Records to use>

┄┄┄┄┄┄┄┄┄┄

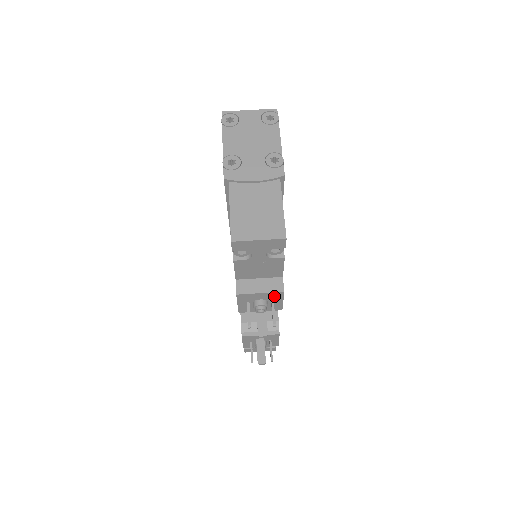
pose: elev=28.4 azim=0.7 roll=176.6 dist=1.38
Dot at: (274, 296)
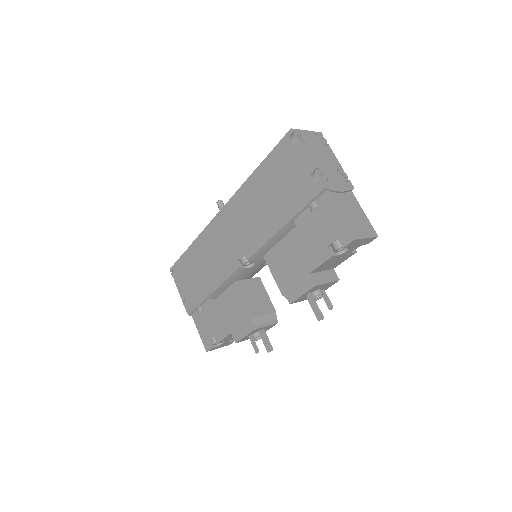
Dot at: (329, 285)
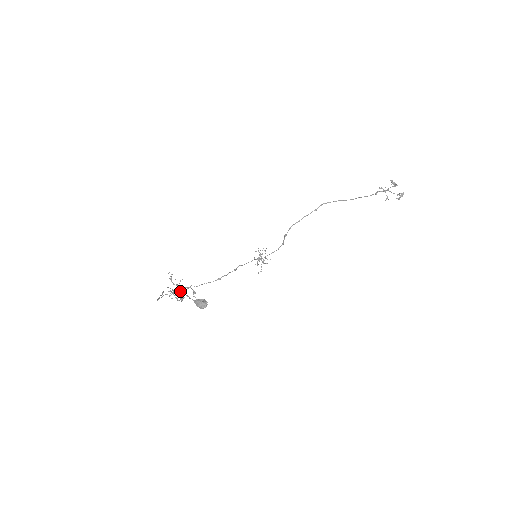
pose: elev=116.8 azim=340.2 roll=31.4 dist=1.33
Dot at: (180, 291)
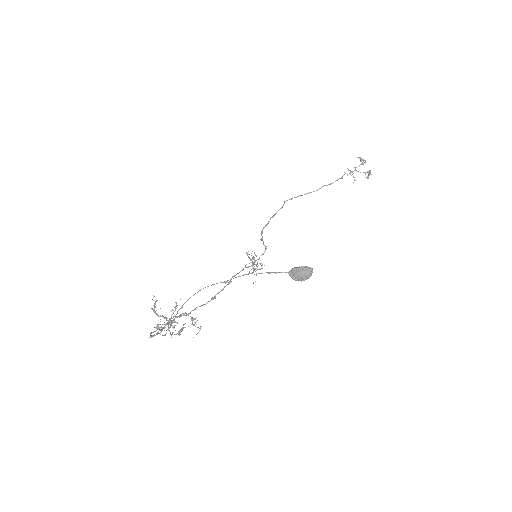
Dot at: (249, 273)
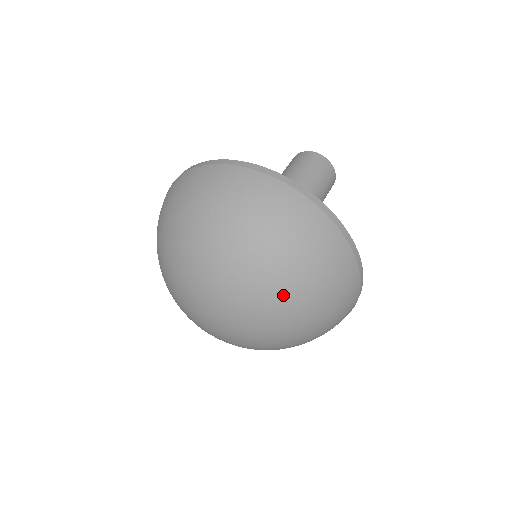
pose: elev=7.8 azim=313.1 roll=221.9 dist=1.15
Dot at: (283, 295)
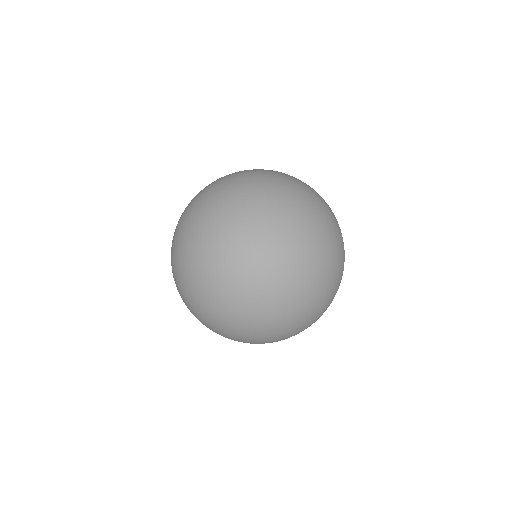
Dot at: (313, 243)
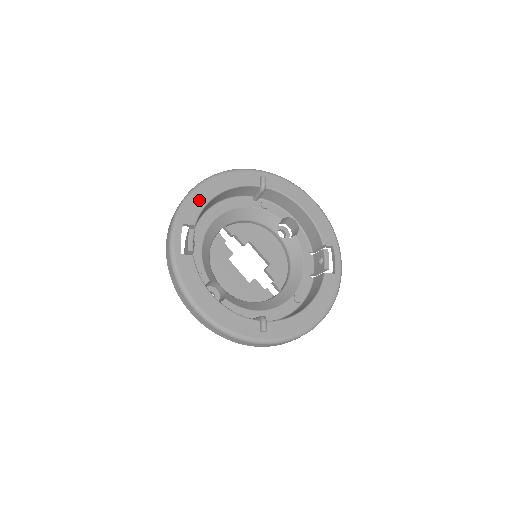
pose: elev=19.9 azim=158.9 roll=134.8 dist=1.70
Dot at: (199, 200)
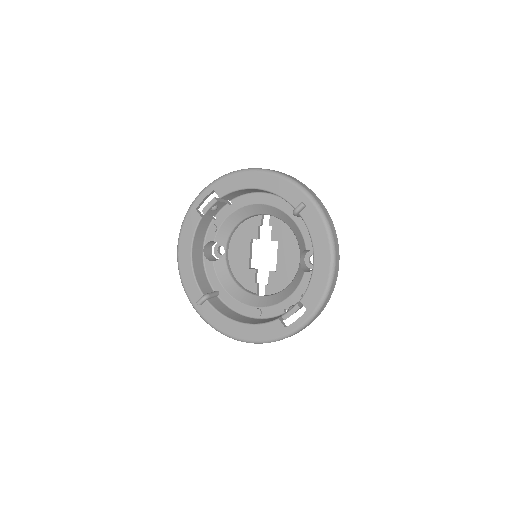
Dot at: (238, 182)
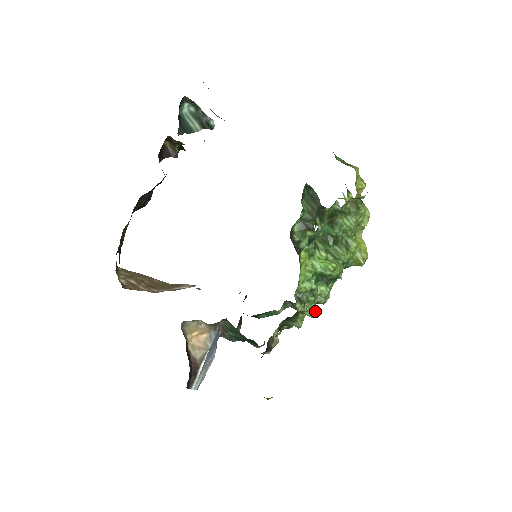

┄┄┄┄┄┄┄┄┄┄

What the task asks> Please write out the material above again, replacing every "pose" with "view" and changing nothing else. Leave the pictures out.

Response>
view: elev=28.4 azim=0.7 roll=176.6 dist=1.38
Dot at: (274, 296)
Dot at: (329, 285)
view: elev=116.8 azim=340.2 roll=31.4 dist=1.33
Dot at: (180, 291)
Dot at: (249, 273)
view: elev=7.8 azim=313.1 roll=221.9 dist=1.15
Dot at: (283, 295)
Dot at: (313, 243)
view: elev=19.9 azim=158.9 roll=134.8 dist=1.70
Dot at: (199, 200)
Dot at: (238, 182)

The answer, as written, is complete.